As the world’s largest construction equipment supplier, Caterpillar tends to have a pretty good pulse on the market. So the positive statements expressed by Doug Oberhelman, chairman and CEO, about North American construction activity at a CONEXPO-CON/AGG press conference last week came as welcome news.
According to Oberhelman, the North American market is showing the best growth signs seen in March in four years. Previously, while the industry started out strong, by March/April “the politicians had convinced us the world was going to end and the economy tapered off,” he notes. “This year, housing is much stronger. The debt ceiling is not an issue this year. Bad weather helps our companies. We’re standing in the best position we’ve had for a slow, sustained recovery in North America.”

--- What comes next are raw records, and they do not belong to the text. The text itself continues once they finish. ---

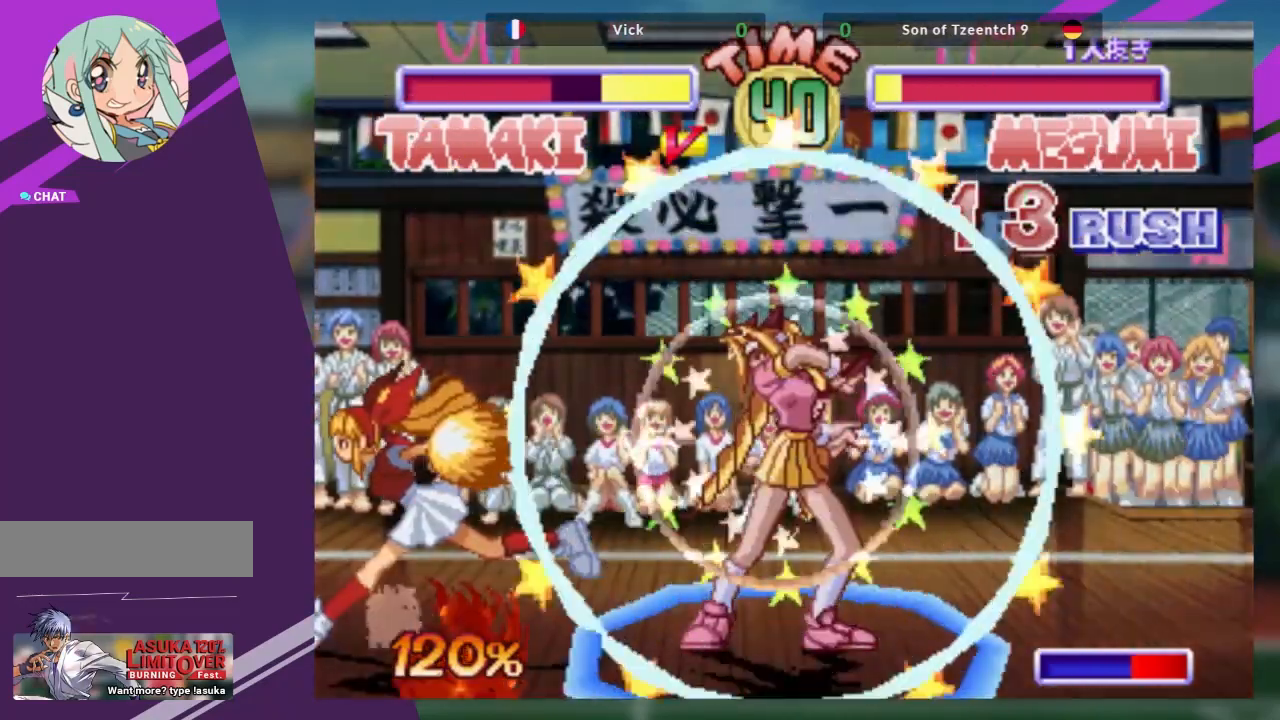
{"buttons": [], "left_stick": "center", "events": []}
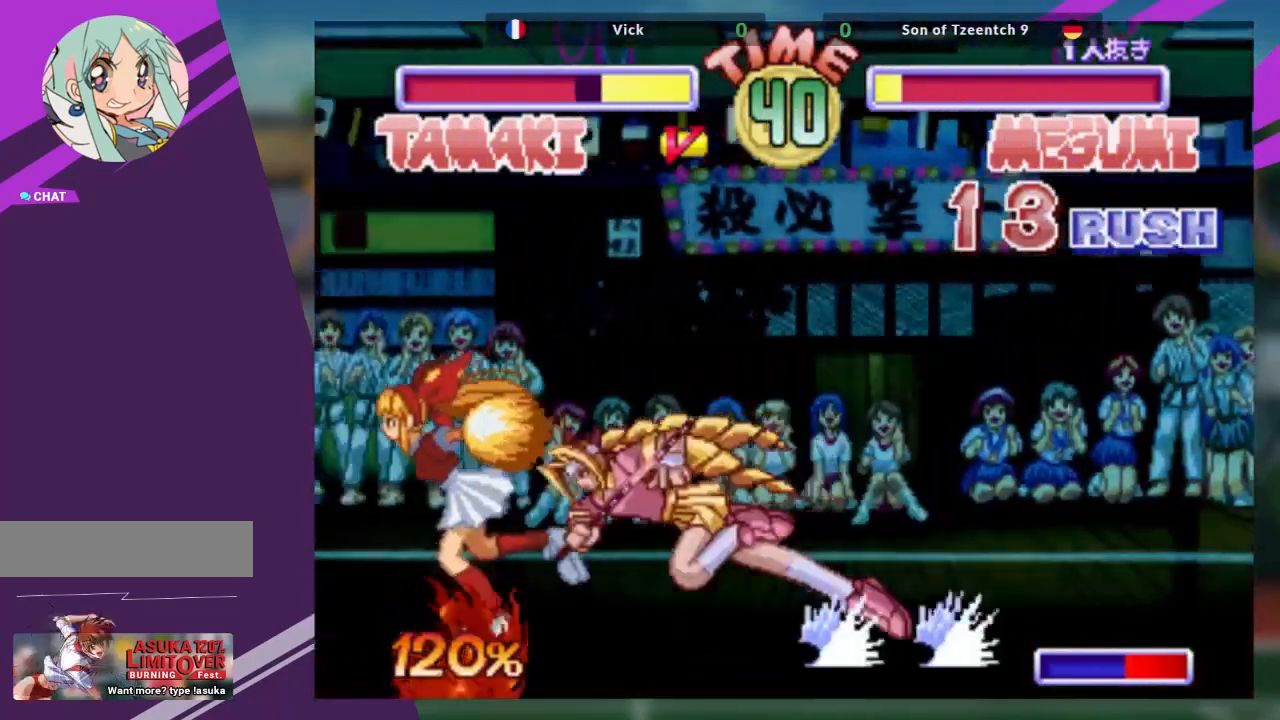
{"buttons": ["SQUARE"], "left_stick": "down-right", "events": [[284, "left_stick", "down"], [334, "SQUARE", "down"], [434, "SQUARE", "up"], [450, "left_stick", "down-right"], [501, "SQUARE", "down"]]}
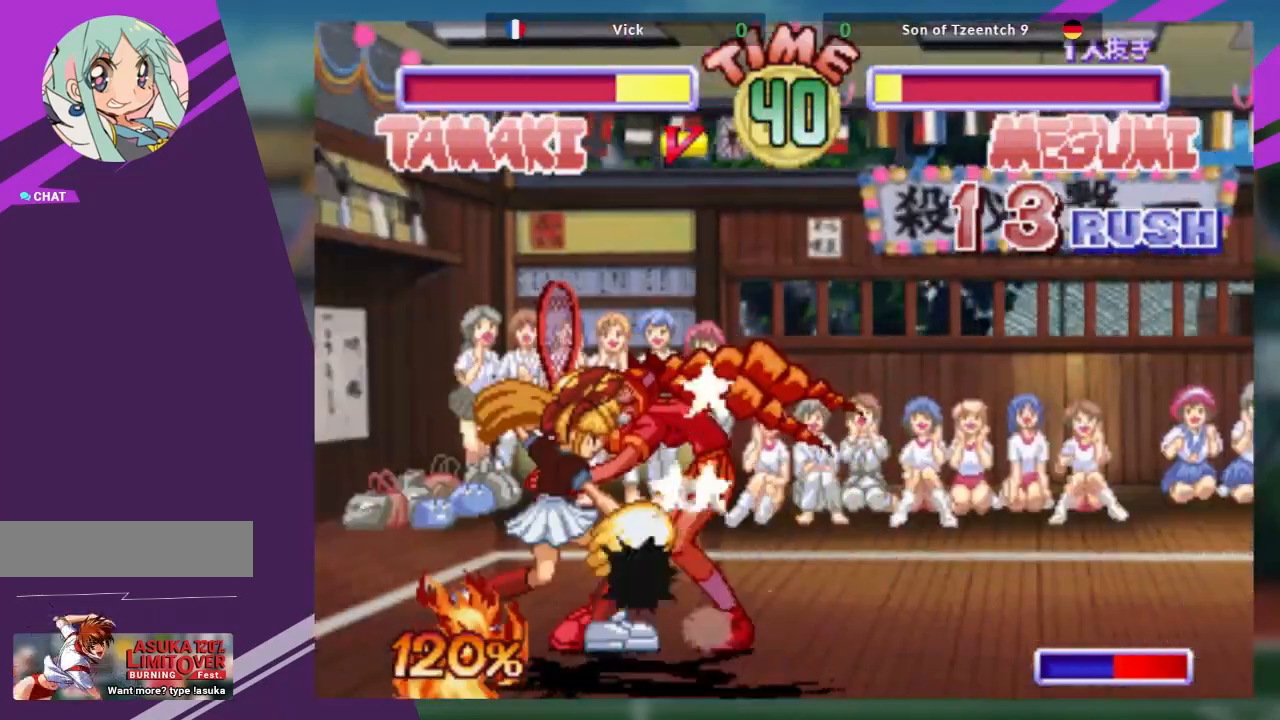
{"buttons": [], "left_stick": "down-right", "events": [[83, "SQUARE", "up"], [150, "SQUARE", "down"], [266, "SQUARE", "up"]]}
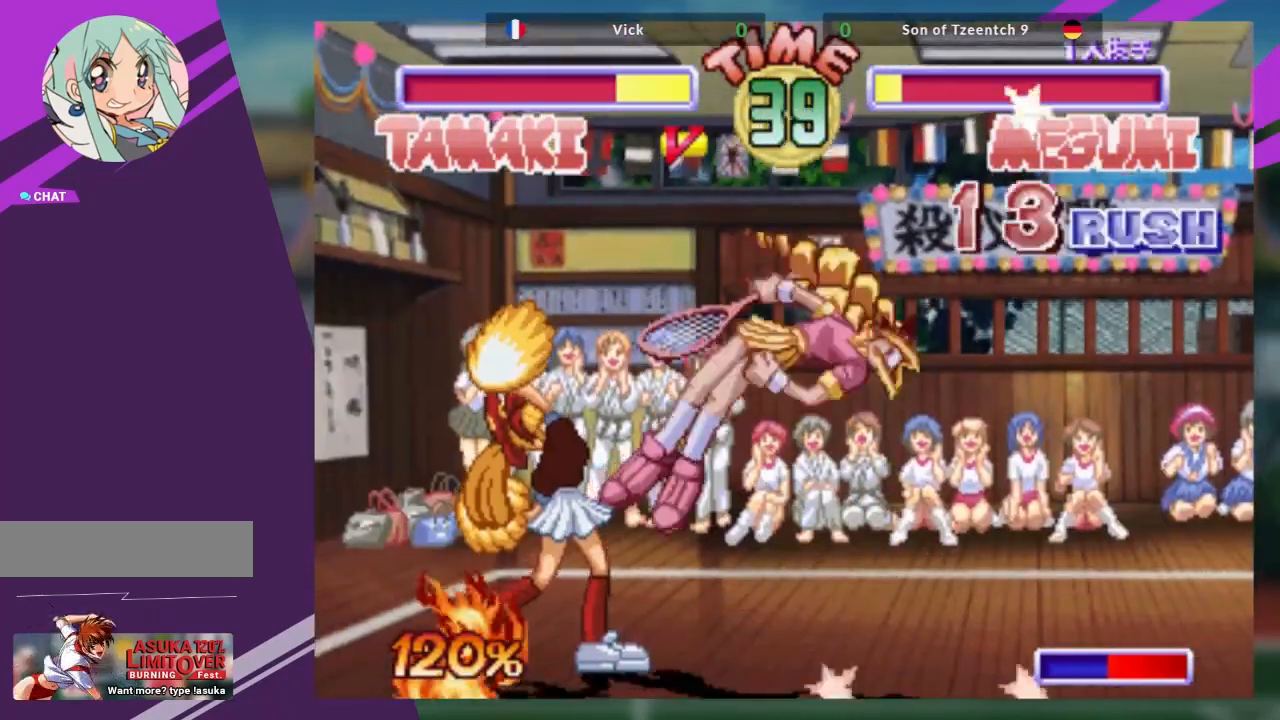
{"buttons": [], "left_stick": "down-right", "events": [[117, "CROSS", "down"], [384, "CROSS", "up"]]}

Global Recovery a Mixed Bag
From a global standpoint, the recovery is a bit more uneven. Europe is seeing improvements, though, as experienced in North America, it is emerging from a very deep hole. However, Oberhelman believes, “Most of the bad news in Europe is behind us. I wouldn’t expect a great boon in 2014, but I don’t expect major road bumps.”
Other regions are also showing signs of strength. “The Middle East is doing very well and oil prices have held up. Africa is showing signs of somewhat faster developing economies,” says Oberhelman.
China is also showing signs of recovery. “[China has] been through a fairly rigid downturn the last couple of years. We’re doing lot better in our industry, but I wouldn’t expect it to be the big boon that we’re used to,” Oberhelman says of construction equipment demand in the country. “They’re dealing with some important issues at the government level.”
While South America is holding up well under the downturn in the mining industry, Australia has seen “very anemic” growth. “Government changes may turn into positive changes, but we’ll see,” Oberhelman comments. The rest of the Asia-Pacific remains mixed, with Indonesia in particular proving especially anemic, as well.
Overall, Oberhelman describes the global construction market as a fairly mixed bag, with North America leading the way. He believes its slightly stronger economic growth prospects in 2014 could help improve prospects for the rest of the world.
“Our U.S. contractors are more optimistic at this point than they have been for a while. I’m guardedly optimistic,” he states. “It doesn’t take much to cause a significant ripple effect. Maybe slightly less guarded than a year ago.”
He adds that the company continues to work on its cost structure to adjust to the extreme business cycles that have become the “new normal” for the industry. “We seeing cycles that are more frequent and much deeper,” he points out. “We are keeping our eyes on every cost and everything we can so that no matter which way it goes, we’re [prepared].”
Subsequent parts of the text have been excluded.